Véronique ne voulait pas se faire imposer de limites. Elle ne se voyait pas évoluer comme joueuse dans le genre de rôle qu’on lui laissait. Son désir à elle, c’était de monter au front et d’incarner un personnage appelé Tank. « Je voulais le rôle qui fonce », dit la joueuse.

Ce qu’elle aime d’Overwatch, populaire jeu mettant aux prises deux bandes armées ? La stratégie et le jeu d’équipe. Sailor Scouts s’y adonne d’ailleurs avec le plus grand sérieux : sa bande se rejoint en ligne pour au minimum trois blocs de trois heures d’entraînement par semaine. Ce qui a d’ailleurs attiré Mélissa Beaubien, 28 ans, qui cherchait à se joindre à une équipe motivée et organisée.

« Performer à Overwatch demande beaucoup d’investissement de temps », insiste Véronique. Ce jeu évolue beaucoup, les mises à jour sont très fréquentes. Les stratégies à privilégier peuvent être complètement renversées en l’espace de deux semaines, soutiennent les deux joueuses, en raison de modifications apportées à l’un ou l’autre des personnages.

En tentant de s’accomplir comme joueuses – et peut-être un jour gagner leur vie en remportant des compétitions –, les filles de Sailor Scouts ont un autre objectif : promouvoir la présence des femmes dans l’univers du jeu vidéo. Elles souhaitent que les filles osent.

« On veut aider d’autres filles. J’aurais été contente d’avoir un groupe comme ça, avec qui j’aurais pu échanger, quand j’étais plus jeune. »

– Mélissa Beaubien, membre des Sailor Scouts

Les femmes représentent 40 % des adeptes de jeux vidéo et sont, globalement, plus nombreuses à y jouer que les garçons de moins de 18 ans, selon le plus récent rapport de l’Entertainment Software Association.
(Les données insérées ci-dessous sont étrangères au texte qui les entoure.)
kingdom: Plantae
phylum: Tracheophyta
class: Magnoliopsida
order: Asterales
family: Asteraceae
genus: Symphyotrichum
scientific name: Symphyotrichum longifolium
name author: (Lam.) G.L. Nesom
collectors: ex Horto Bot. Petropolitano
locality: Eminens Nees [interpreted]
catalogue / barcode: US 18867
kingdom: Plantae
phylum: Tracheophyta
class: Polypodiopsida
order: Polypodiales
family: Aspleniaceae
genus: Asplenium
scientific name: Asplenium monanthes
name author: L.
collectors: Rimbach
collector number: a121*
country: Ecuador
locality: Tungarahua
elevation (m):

Mia Consalvo, professeure de communications à l’Université Concordia, ajoute que le portrait de l’industrie elle-même a beaucoup changé ces 10 dernières années. « On voit de plus en plus de femmes, pas seulement en production, mais dans les studios et des femmes qui lancent leurs propres studios », dit-elle, en citant notamment la boîte KitFox Games et Pixelles, un« incubateur de jeux » qui s’adresse aux femmes.